1)      Populasi: 103548 warga dan 6872 ekspatriat.

2)      Luas tanah: 99300 km2.

3)      Anggota parlemen: 4.

4)      Kabupaten; warga negara; bahasa utama:

a)      Balimo; 25867; Gogodala, Bamu Kiwai, Ari-Waruna, Waia.

b)      Daru; 23302; Kiwai Selatan, Wabuda, Bine, Gidra, Idi.

c)      Kiunga; 22032; Awol, Ninggirurn.

d)     Nomad; 15083; Biami, Nomad, Boazi, Pa, Zimakani.

e)      Morehead; 7861; Suki, Idi, Nambu, Tonda, Lewanda.

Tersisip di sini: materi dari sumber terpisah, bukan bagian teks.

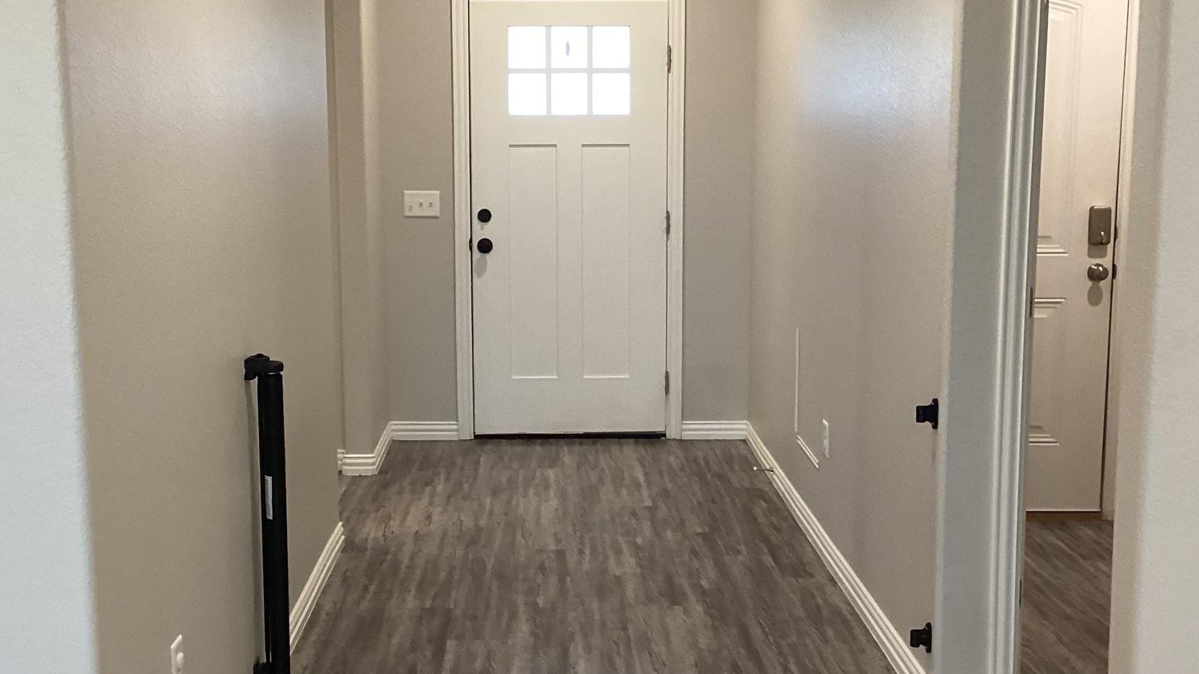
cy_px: 328
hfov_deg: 44.6
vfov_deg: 26.0
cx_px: 566
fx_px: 1462
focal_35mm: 46
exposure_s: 1/60
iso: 200
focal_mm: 3.3
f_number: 2.4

f)       Tabubil; 9403; Faiwol, Bimin.

 

  1. Sejarah

Para ilmuwan percaya orang telah tinggal di pegunungan utara Western selama lebih dari 15000 tahun, tetapi menetap di dataran rendah hanya selama beberapa ribu tahun. Orang Suki dan Gogodala mungkin telah menetap dan mengembangkan budaya mereka dalam beberapa ratus tahun. Banyak orang di dataran rendah tinggal di rumah panjang. Bangunan ini adalah bangunan bersama yang memiliki panjang hingga 200 m, dibangun 2 m di atas tanah. Laki-laki tinggal di lorong tengah, perempuan dan anak-anak tinggal di kamar keluarga terpisah di kedua sisi dengan pintu masuk melalui lantai.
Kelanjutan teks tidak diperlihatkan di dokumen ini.